Now, the IRS is preparing to implement yet another filing requirement that will affect Americans living in Canada, and with these new requirements comes the potential for even more penalties for those who do not comply.

The HIRE Act

The US Hiring Incentives to Restore Employment Act of 2010 (the HIRE Act) provides that US individuals with an interest in a “specified foreign financial asset” during a tax year must attach a disclosure statement to their US income tax return for any year in which the aggregate value of all such assets is greater than US $50,000 (or a higher amount as the IRS may prescribe).

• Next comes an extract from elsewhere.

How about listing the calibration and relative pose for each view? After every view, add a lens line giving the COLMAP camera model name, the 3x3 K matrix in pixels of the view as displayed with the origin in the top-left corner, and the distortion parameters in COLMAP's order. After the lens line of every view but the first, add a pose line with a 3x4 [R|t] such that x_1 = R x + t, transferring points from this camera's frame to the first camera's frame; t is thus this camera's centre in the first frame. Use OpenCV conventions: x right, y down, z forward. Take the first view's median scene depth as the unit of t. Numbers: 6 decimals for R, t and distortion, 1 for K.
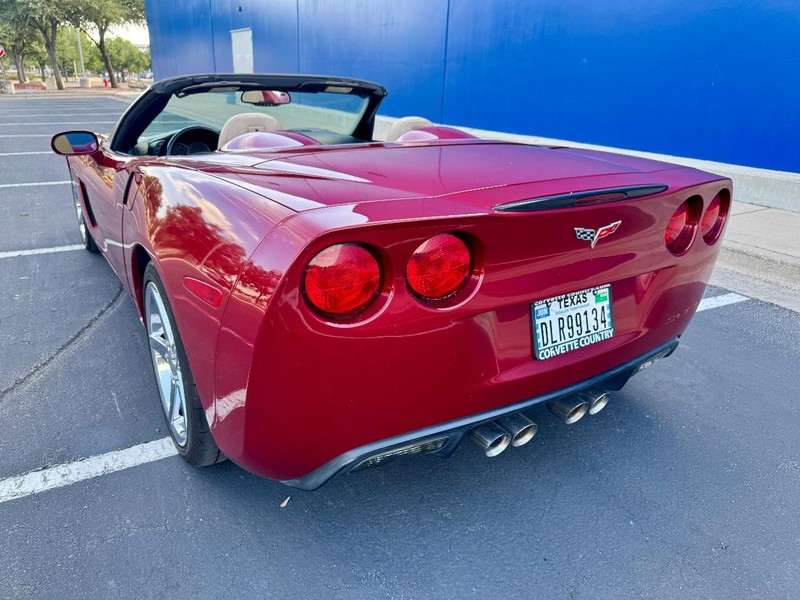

This new filing requirement is in addition to the existing requirement to report “foreign financial accounts” on Form TDF 90-22.1, often referred to as an FBAR. To confuse bewildered US individuals even more, in addition to the accounts reported on the FBAR, specified foreign financial assets will include investments in a stock, security, or any other interest in a foreign entity and any financial instrument or contract where the issuer or counterparty is not a US person.

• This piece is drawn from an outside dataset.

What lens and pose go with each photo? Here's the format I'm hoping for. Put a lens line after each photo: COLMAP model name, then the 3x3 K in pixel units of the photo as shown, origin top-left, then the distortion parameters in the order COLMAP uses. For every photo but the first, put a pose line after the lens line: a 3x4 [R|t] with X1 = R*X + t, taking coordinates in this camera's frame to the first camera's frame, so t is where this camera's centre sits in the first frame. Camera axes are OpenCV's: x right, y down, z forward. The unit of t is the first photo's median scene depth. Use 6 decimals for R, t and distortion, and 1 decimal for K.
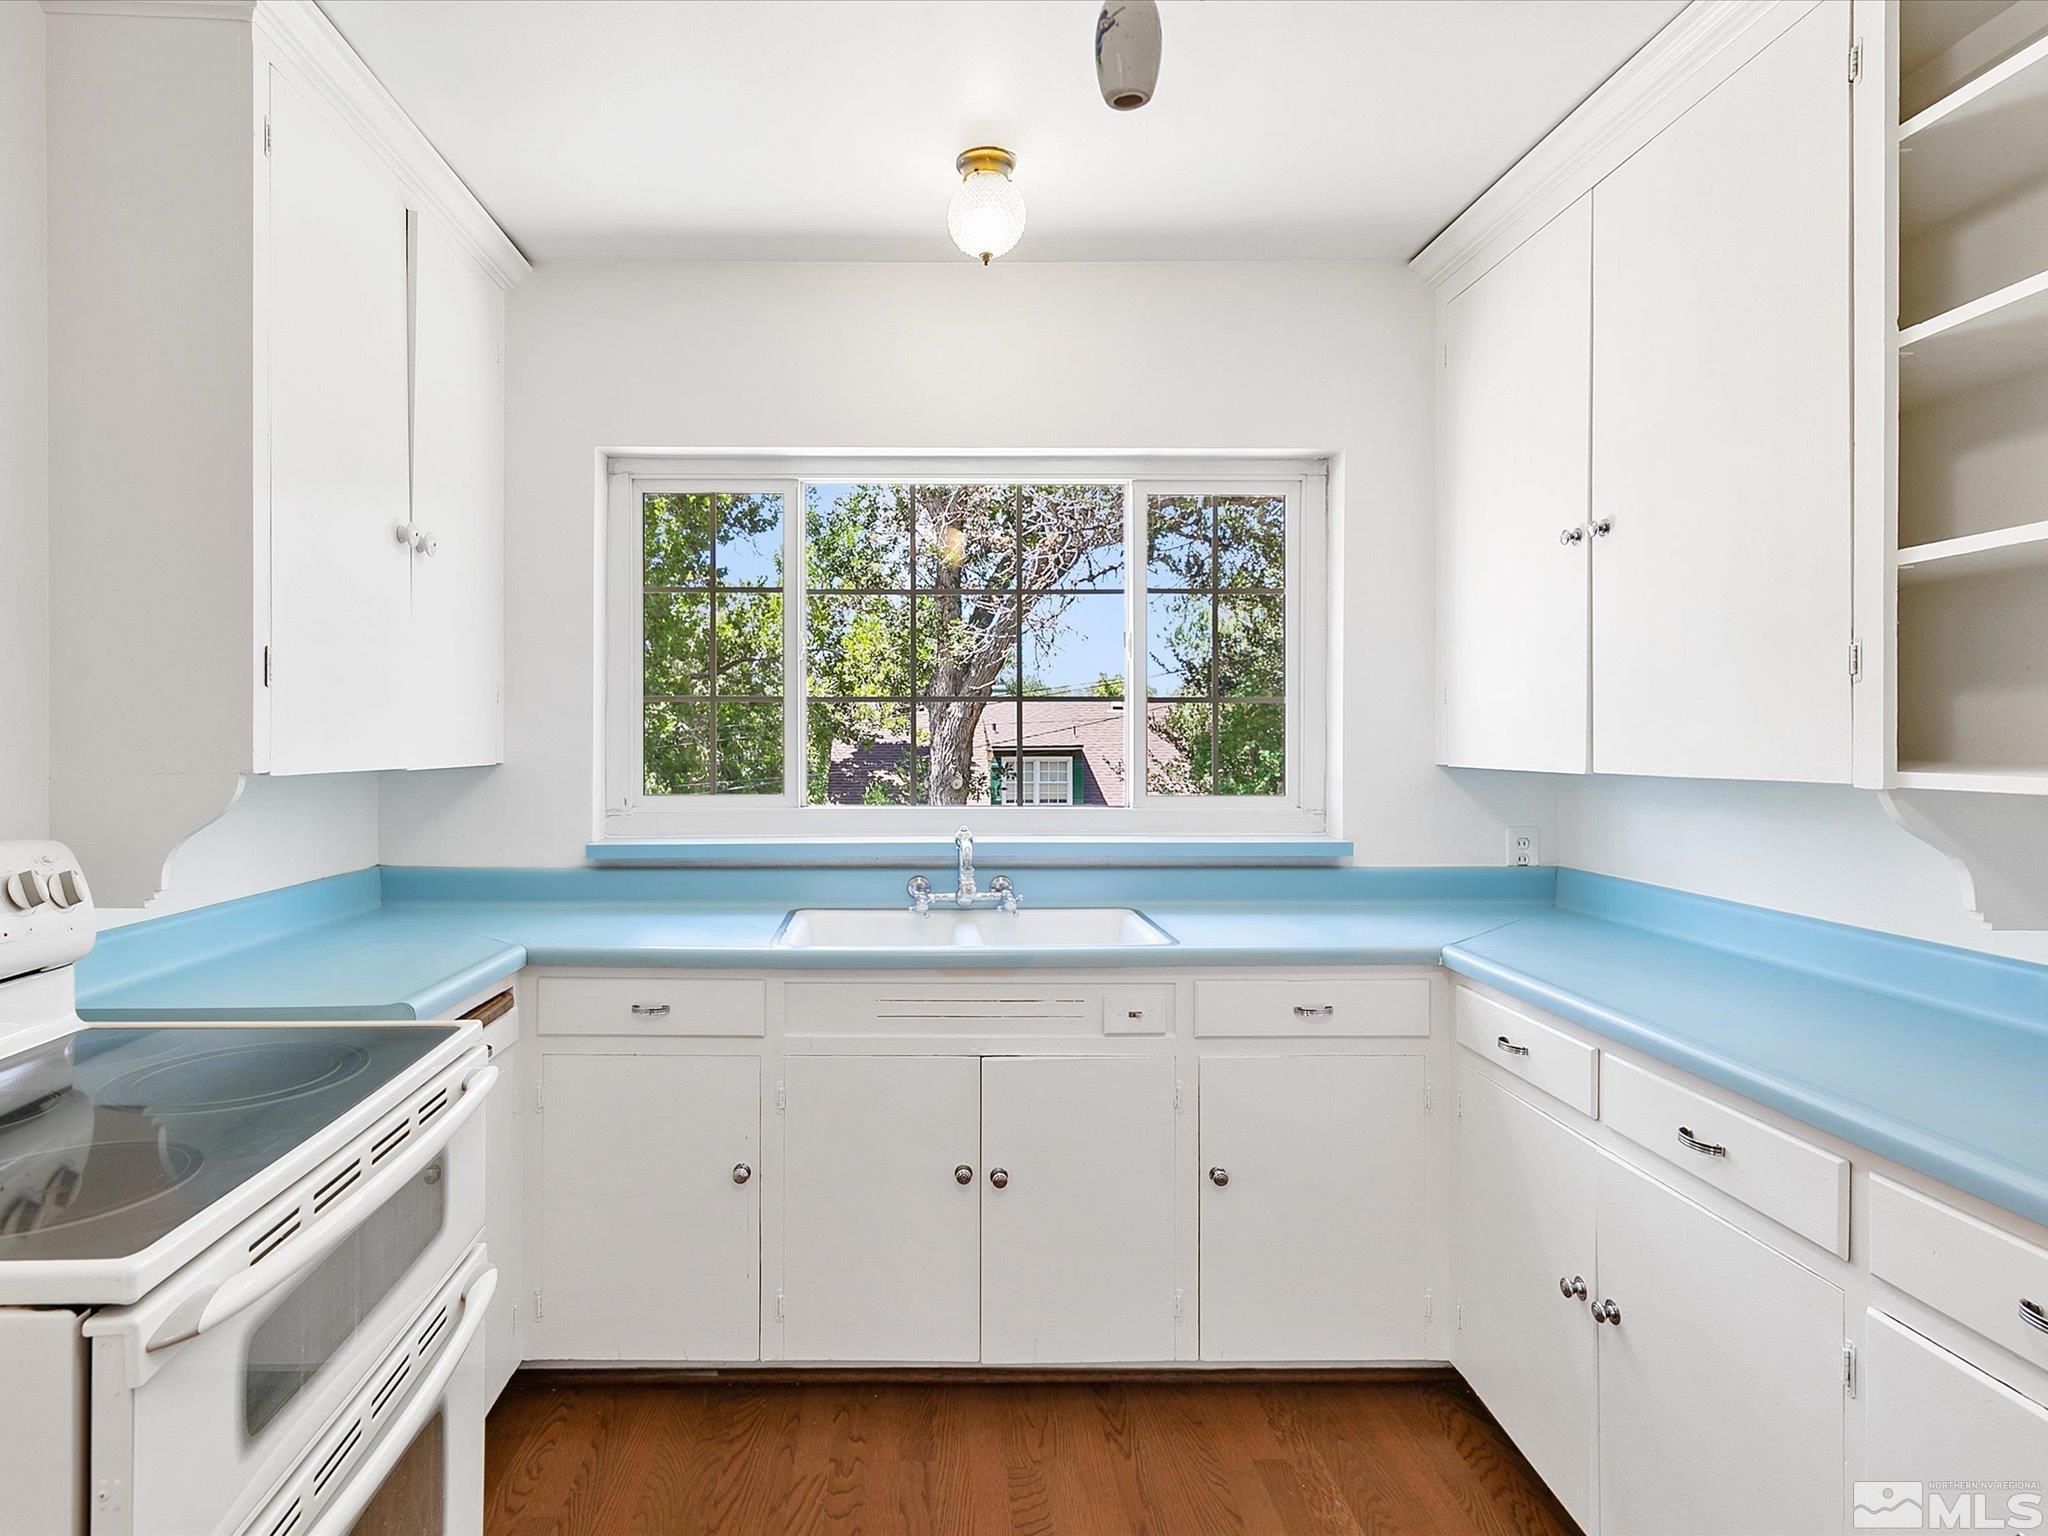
lens RADIAL K [[1038.5, 0, 962.5], [0, 1038.5, 738.9], [0, 0, 1]] dist [0.008450, -0.001247]
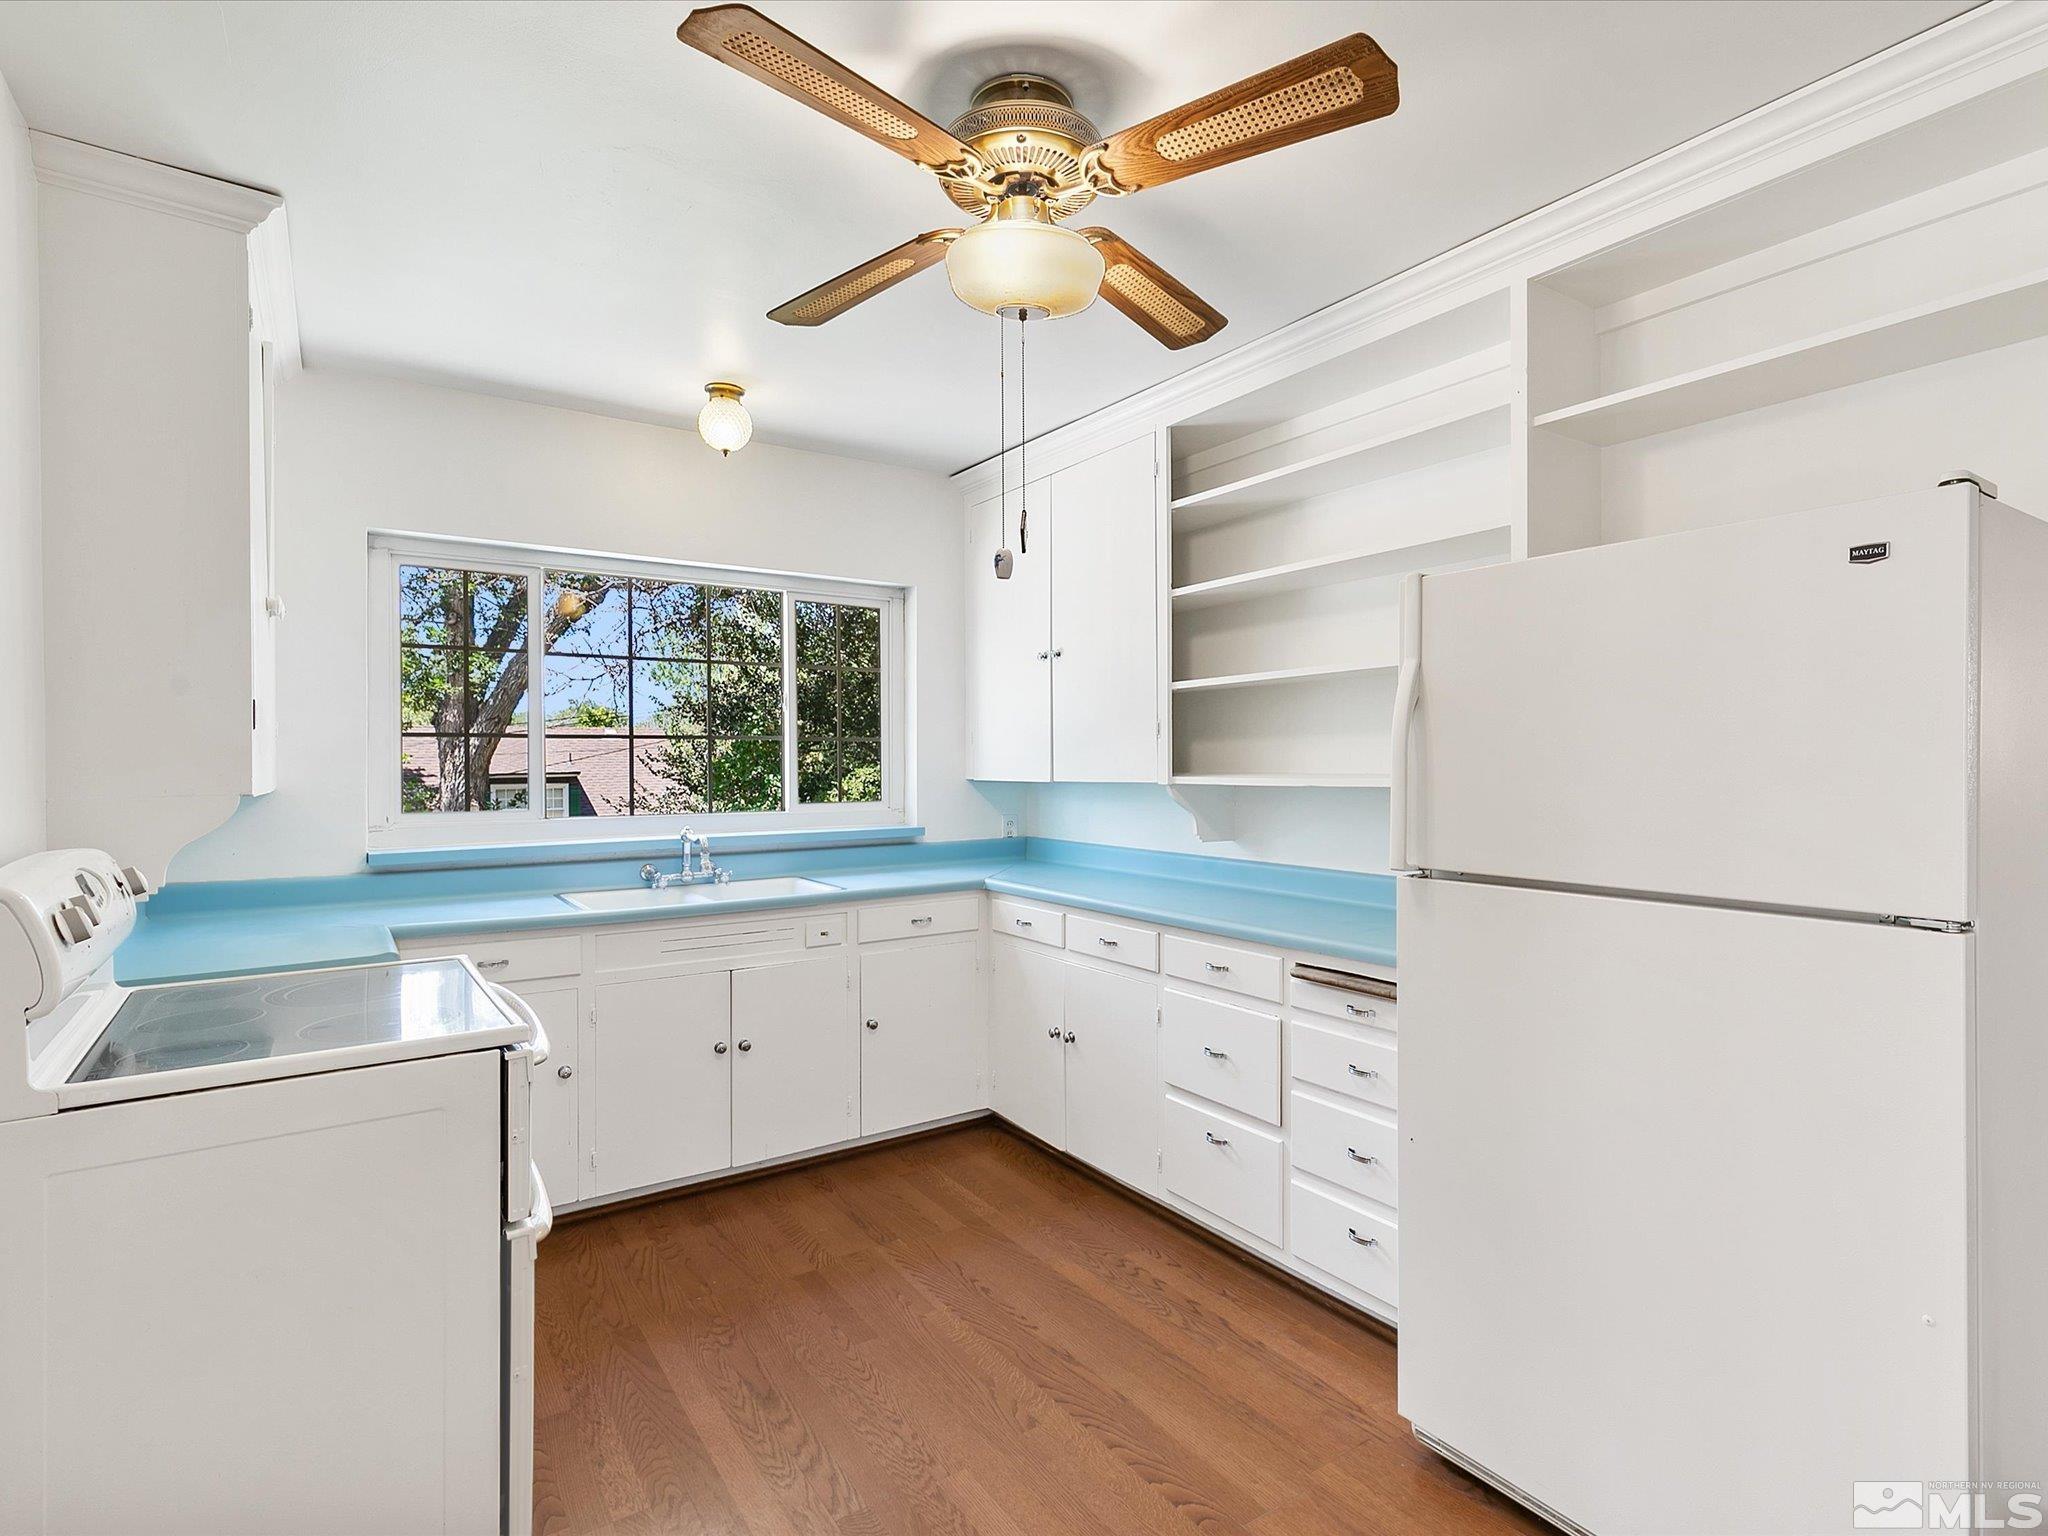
lens RADIAL K [[1038.5, 0, 1023.9], [0, 1038.5, 765.7], [0, 0, 1]] dist [0.008450, -0.001247]
pose [[0.831219, -0.006344, 0.555908, -0.470373], [0.006249, 0.999978, 0.002067, -0.000026], [-0.555909, 0.001756, 0.831241, -0.522406]]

To their credit, in the draft instructions for the new Form 8938 released on September 28, 2011, the IRS indicates that it will raise the reporting threshold above $50,000 for some taxpayers. According to the draft instructions, for qualifying individuals living outside the US, the new reporting requirement will apply where the value of specified financial assets exceeds US $200,000, (US $400,000 for those filing a US tax return jointly with their spouse), on the last day of the year, or US $400,000 (US $600,000 for joint filers) at any time during the year. Nevertheless, many Canadian residents will have savings and investments (including RRSPs and TFSAs) or an interest in a Canadian company that exceed these amounts.

In Summary

The new reporting requirement will apply for tax years that commenced after enactment of the HIRE Act on March 18, 2010. For most taxpayers this means they will need to start filing beginning with the 2011 tax year. Since the IRS has not yet released a final version of Form 8938 a transitional rule allows the 2011 Form 8938 to be filed with the 2012 tax return, if the 2011 tax return is filed before Form 8938 is released. For individuals that fail to file a complete and correct report when required, the IRS can impose penalties beginning at US $10,000.

US citizens and green-card holders resident in Canada will now need to add yet another item to their already long, time consuming and often costly list of US reporting obligations.